## WORK ORDER
Could you copy the text from every row below word for word, leaving the pictures out of your answer?

******

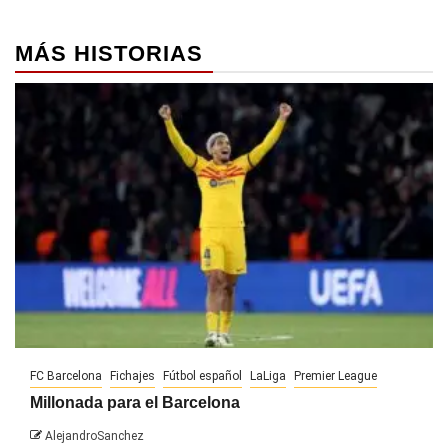
MÁS HISTORIAS
FC Barcelona
Fichajes
Fútbol español
LaLiga
Premier League
Millonada para el Barcelona
AlejandroSanchez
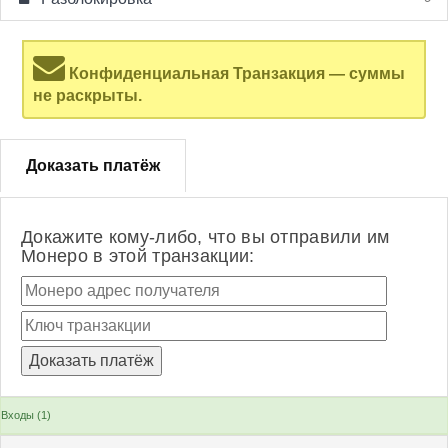
Конфиденциальная Транзакция — суммы
не раскрыты.
Доказать платёж
Докажите кому-либо, что вы отправили им
Монеро в этой транзакции:
Входы (1)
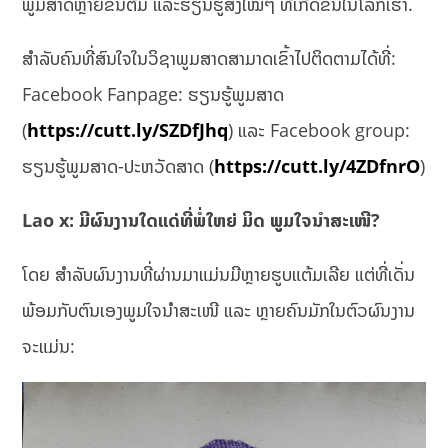
ພູມສາດຫຼາຍຂຶ້ນຕື່ມ ແລະຮຽນຮູ້ສິ່ງໃໝ່ໆ ທີ່ເກີດຂຶ້ນໃນໂລກເຮົາ.
ສຳລັບຄົນທີ່ສົນໃຈໃນວິຊາພູມສາດສາມາດເຂົ້າໄປຕິດຕາມໄດ້ທີ່:
Facebook Fanpage: ຮຽນຮູ້ພູມສາດ
(
https://cutt.ly/SZDfJhq
) ແລະ Facebook group:
ຮຽນຮູ້ພູມສາດ-ປະຫວັດສາດ (
https://cutt.ly/4ZDfnrO
)
Lao x: ມີຜົນງານໃດແດ່ທີ່ພໍ່ໃຫຍ່ ມິດ ພູມໃຈນໍາສະເໜີ?
ໂດຍ ສໍາລັບຜົນງານທີ່ຜ່ານມາແມ່ນມີຫຼາຍຮູບແຕ້ມເລີຍ ແຕ່ທີ່ເດັ່ນ
ພ້ອມກັບຕົນເອງພູມໃຈນໍາສະເໜີ ແລະ ຫຼາຍຄົນມັກໃນຕົວຜົນງານ
ຈະແມ່ນ:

******

## ANSWER FOR THE TASK
MÁS HISTORIAS
FC Barcelona
Fichajes
Fútbol español
LaLiga
Premier League
Millonada para el Barcelona
AlejandroSanchez
Конфиденциальная Транзакция — суммы
не раскрыты.
Доказать платёж
Докажите кому-либо, что вы отправили им
Монеро в этой транзакции:
Входы (1)
ພູມສາດຫຼາຍຂຶ້ນຕື່ມ ແລະຮຽນຮູ້ສິ່ງໃໝ່ໆ ທີ່ເກີດຂຶ້ນໃນໂລກເຮົາ.
ສຳລັບຄົນທີ່ສົນໃຈໃນວິຊາພູມສາດສາມາດເຂົ້າໄປຕິດຕາມໄດ້ທີ່:
Facebook Fanpage: ຮຽນຮູ້ພູມສາດ
(
https://cutt.ly/SZDfJhq
) ແລະ Facebook group:
ຮຽນຮູ້ພູມສາດ-ປະຫວັດສາດ (
https://cutt.ly/4ZDfnrO
)
Lao x: ມີຜົນງານໃດແດ່ທີ່ພໍ່ໃຫຍ່ ມິດ ພູມໃຈນໍາສະເໜີ?
ໂດຍ ສໍາລັບຜົນງານທີ່ຜ່ານມາແມ່ນມີຫຼາຍຮູບແຕ້ມເລີຍ ແຕ່ທີ່ເດັ່ນ
ພ້ອມກັບຕົນເອງພູມໃຈນໍາສະເໜີ ແລະ ຫຼາຍຄົນມັກໃນຕົວຜົນງານ
ຈະແມ່ນ:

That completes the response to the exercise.